September 18, 2002 - Greens (WA) MLC, Robin Chapple will today read his Voluntary Euthanasia Bill 2002 into the WA Legislative Council, paving the way for what he hopes will be a very open and public debate about the merits of legalising voluntary euthanasia in this state.

The introduction of the bill will occur just hours after Mr Chapple addresses a midday rally on the steps of Parliament House, organised by the West Australian Voluntary Euthanasia Society (WAVES) to convey the message that a large number of people in Western Australia support the legalisation of voluntary euthanasia.

At the rally, Mr Chapple will receive a petition from WAVES, calling for the government to legislate to allow those who are hopelessly suffering the right to be helped to die and provide legal protection for persons participating in the fulfilment of such an action. Well-known euthanasia campaigner Dr Philip Nitschke will also be addressing the rally.

In his address to the rally, Mr Chapple will thank WAVES members for their continued work on the issue of voluntary euthanasia and discuss the features of the Voluntary Euthanasia Bill 2002 which he says seeks to legislate a very restricted form of euthanasia.

“The legislation will establish an administrative structure to allow a mentally competent adult suffering a medically diagnosed illness to legally terminate his or her own life. Stringent safeguards are in place including an assurance that doctors who work in accordance with the legislation are afforded legal security for their actions,' he said.
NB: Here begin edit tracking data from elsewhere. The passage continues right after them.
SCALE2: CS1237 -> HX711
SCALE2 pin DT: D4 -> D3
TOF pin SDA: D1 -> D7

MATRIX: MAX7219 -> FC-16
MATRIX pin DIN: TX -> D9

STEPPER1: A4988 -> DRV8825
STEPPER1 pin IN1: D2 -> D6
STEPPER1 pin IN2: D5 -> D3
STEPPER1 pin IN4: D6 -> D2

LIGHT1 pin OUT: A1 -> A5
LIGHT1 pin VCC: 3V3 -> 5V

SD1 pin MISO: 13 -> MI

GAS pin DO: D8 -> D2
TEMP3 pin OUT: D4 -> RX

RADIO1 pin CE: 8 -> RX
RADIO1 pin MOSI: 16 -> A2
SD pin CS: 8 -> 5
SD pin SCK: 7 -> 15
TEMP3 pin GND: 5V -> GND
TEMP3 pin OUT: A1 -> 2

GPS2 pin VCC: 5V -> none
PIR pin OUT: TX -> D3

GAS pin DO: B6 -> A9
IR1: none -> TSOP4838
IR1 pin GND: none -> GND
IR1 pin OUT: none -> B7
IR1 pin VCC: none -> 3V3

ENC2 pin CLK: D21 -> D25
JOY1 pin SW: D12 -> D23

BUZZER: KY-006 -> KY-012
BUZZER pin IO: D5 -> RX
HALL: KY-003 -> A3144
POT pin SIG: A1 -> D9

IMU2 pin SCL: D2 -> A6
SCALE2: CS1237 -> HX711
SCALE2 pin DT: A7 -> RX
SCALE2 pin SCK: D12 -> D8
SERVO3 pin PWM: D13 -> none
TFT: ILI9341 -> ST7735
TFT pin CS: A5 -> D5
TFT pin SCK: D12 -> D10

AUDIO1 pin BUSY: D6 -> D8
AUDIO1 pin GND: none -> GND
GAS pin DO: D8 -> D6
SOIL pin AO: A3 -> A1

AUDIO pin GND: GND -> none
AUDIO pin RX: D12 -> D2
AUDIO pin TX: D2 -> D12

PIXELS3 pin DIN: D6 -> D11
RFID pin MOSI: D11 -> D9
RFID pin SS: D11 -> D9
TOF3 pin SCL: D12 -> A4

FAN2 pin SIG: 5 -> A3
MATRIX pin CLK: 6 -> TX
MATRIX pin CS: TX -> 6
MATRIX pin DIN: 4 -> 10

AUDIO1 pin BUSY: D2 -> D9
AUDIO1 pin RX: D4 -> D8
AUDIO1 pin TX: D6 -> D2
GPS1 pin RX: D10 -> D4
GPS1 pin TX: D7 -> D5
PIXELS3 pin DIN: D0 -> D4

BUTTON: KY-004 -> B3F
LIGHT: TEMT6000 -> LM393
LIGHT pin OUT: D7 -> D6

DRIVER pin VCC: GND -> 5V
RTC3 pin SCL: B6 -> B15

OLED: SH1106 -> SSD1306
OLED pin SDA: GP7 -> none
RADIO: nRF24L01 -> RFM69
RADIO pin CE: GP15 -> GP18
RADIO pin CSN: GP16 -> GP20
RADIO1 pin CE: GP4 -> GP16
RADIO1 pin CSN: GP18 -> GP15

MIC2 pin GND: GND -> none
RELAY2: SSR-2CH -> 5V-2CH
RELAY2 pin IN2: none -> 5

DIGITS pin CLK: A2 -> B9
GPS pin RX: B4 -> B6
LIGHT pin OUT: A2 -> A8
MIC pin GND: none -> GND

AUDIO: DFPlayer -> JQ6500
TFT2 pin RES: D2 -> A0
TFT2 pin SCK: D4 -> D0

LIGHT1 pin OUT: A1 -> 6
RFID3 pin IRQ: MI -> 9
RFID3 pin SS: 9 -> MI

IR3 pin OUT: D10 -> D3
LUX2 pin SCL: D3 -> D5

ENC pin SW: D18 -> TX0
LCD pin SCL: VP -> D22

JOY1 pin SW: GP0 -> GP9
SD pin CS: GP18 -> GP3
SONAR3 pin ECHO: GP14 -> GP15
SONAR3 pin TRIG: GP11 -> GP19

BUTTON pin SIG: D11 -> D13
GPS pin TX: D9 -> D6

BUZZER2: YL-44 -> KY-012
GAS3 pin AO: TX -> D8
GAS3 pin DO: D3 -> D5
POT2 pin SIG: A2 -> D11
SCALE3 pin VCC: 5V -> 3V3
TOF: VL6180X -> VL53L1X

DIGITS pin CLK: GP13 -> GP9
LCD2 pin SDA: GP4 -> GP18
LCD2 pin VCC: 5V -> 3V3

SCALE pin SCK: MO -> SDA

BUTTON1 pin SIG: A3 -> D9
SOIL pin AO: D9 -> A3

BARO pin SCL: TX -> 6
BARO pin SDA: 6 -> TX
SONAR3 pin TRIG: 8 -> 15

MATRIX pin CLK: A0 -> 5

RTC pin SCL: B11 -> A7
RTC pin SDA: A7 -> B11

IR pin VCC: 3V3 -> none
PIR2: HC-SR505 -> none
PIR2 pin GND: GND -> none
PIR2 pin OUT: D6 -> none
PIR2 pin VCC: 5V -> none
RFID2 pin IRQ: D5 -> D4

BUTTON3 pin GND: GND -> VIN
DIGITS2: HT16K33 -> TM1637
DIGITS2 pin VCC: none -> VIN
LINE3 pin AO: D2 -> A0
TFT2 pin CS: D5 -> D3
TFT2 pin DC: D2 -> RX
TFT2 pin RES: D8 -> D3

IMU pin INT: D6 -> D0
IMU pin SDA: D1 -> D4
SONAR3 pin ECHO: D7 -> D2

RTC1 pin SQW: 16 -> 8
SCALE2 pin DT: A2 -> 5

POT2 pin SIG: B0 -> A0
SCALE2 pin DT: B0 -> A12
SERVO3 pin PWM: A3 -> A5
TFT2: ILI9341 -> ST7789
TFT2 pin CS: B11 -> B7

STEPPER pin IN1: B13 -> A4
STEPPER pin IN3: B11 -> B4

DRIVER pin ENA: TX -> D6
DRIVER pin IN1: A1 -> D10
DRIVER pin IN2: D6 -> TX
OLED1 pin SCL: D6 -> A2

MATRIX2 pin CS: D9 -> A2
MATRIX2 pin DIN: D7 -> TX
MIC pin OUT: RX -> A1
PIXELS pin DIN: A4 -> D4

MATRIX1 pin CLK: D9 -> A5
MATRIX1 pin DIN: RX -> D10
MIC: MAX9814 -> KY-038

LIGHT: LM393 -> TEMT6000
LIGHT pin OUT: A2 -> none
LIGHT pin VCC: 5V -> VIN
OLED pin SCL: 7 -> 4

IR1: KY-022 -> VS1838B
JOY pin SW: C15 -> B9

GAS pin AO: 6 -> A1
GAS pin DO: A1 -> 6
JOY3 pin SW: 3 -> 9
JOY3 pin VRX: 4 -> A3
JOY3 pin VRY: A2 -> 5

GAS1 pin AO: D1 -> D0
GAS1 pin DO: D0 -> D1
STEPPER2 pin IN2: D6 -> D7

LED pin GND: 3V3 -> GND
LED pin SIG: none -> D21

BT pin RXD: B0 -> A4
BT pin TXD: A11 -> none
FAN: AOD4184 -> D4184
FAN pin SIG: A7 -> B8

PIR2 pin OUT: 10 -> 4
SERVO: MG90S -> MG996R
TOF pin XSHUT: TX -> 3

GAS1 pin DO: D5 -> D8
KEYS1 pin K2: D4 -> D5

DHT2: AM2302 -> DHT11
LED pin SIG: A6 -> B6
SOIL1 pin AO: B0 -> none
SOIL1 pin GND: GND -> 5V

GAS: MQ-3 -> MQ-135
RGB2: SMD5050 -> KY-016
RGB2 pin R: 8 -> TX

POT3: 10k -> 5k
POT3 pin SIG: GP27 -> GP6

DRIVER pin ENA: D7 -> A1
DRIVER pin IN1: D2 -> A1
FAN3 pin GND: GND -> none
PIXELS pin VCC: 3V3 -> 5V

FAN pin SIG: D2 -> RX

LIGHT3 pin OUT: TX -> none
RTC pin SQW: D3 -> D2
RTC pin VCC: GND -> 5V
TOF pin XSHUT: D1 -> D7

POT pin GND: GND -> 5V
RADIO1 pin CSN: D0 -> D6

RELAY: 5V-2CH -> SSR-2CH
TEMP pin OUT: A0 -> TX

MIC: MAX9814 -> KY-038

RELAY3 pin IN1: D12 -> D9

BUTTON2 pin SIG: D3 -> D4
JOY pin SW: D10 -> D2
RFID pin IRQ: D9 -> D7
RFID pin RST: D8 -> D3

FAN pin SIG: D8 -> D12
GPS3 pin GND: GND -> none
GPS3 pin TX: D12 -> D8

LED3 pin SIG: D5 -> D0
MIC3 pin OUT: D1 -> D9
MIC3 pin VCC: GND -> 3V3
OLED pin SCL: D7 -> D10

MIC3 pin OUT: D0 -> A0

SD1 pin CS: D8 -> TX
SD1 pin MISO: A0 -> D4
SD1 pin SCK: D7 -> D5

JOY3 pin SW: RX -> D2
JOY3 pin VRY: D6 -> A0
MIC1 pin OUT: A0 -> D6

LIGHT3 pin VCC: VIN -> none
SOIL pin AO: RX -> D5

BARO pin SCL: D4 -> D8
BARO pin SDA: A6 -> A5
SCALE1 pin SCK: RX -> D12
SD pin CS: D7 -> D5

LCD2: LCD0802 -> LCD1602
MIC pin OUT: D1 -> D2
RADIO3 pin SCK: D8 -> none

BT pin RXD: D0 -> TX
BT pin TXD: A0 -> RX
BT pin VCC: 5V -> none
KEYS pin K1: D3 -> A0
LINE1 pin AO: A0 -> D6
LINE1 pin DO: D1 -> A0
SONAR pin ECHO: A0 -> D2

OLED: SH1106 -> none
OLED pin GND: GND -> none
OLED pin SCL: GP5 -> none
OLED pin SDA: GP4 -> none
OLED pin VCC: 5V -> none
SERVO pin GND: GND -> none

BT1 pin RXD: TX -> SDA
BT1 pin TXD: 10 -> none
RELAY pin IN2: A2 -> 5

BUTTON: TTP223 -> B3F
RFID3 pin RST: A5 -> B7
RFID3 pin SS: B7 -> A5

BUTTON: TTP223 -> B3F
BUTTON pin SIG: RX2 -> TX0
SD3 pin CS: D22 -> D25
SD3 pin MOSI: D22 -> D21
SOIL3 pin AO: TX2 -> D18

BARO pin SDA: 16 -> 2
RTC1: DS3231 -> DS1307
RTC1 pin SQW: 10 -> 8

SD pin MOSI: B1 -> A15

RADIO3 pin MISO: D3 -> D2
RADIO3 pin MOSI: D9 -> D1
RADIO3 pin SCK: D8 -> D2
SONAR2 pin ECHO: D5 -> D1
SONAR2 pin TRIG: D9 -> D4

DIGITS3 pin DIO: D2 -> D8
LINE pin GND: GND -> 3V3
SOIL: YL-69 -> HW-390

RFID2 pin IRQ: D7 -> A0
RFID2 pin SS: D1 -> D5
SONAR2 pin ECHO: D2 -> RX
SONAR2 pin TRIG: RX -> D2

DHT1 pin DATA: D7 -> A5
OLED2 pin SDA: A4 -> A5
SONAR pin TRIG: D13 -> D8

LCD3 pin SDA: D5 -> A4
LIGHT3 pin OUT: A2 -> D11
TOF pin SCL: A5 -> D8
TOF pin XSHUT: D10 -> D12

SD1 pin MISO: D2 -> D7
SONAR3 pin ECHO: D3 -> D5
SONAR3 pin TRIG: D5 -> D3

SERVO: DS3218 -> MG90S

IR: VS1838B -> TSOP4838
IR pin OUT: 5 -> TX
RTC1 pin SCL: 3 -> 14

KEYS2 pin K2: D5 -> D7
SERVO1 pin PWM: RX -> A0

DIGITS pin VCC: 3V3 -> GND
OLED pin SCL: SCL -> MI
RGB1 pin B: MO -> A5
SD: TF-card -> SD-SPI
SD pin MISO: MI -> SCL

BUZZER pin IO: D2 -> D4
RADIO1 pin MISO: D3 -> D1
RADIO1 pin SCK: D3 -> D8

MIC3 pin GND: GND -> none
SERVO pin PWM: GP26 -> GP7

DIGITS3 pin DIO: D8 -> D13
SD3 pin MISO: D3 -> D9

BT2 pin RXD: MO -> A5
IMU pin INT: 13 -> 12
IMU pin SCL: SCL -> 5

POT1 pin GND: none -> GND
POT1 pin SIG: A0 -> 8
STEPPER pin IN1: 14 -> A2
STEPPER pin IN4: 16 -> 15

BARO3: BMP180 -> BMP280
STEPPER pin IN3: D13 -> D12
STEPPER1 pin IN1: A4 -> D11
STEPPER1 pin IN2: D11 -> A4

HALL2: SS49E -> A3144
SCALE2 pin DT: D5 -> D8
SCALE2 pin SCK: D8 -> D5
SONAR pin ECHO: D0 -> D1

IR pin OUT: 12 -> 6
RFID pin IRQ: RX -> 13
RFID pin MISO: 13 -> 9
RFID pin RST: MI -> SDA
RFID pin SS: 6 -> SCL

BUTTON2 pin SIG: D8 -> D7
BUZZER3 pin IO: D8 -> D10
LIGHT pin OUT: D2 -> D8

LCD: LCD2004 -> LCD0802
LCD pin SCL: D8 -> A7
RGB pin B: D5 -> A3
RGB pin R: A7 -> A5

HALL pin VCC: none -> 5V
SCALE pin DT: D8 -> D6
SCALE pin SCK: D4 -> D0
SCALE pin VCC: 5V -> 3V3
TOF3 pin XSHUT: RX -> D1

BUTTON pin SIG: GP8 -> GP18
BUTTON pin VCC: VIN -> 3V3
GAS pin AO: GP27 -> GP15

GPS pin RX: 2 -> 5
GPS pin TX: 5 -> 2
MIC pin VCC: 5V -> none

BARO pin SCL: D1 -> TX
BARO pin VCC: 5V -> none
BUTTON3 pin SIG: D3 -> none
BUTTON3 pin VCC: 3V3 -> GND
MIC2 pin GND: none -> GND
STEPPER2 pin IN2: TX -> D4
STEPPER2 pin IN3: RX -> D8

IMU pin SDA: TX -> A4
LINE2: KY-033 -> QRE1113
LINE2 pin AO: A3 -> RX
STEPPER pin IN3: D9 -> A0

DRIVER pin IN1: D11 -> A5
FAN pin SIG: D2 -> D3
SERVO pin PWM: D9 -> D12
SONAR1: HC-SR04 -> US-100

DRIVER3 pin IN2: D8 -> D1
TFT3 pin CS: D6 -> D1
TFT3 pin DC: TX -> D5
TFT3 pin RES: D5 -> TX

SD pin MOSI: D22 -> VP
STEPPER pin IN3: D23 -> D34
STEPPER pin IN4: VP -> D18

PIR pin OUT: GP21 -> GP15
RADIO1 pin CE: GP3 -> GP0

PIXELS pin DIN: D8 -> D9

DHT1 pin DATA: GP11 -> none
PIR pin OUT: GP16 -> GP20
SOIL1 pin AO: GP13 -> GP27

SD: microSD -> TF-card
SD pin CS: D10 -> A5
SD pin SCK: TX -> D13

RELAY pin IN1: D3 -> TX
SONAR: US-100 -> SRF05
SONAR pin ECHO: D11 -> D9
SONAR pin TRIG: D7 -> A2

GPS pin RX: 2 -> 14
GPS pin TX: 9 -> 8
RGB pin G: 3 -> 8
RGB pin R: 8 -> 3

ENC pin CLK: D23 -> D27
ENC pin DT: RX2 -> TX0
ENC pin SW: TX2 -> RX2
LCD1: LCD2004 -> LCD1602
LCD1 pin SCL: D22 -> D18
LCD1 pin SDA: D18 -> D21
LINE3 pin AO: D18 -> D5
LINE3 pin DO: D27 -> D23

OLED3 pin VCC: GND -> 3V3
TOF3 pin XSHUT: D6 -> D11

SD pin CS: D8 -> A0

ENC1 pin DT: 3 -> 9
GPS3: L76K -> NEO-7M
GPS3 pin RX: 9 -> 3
“An application for voluntary euthanasia must be approved by two medical professionals and witnessed by two adult witnesses, one of who cannot be a friend or close relation of the applicant. It is the choice of the medical practitioner whether they accept the request – involvement in voluntary euthanasia is absolutely at the discretion of the practitioner,' he added.

Following the bill's first reading, Mr Chapple will move to refer it to the Uniform Legislation and General Purposes Committee for scrutiny and further public consultation, and he is hopeful that the Legislative Council will support the referral to committee.

“I will be moving that the bill go to committee on the rationale that it is in the best interests of the community and the parliament for it to be dealt with by committee at this stage. It will give the community at the broadest level the opportunity to make comment on the issue of voluntary euthanasia generally and more specifically on the content of this Bill,' he said.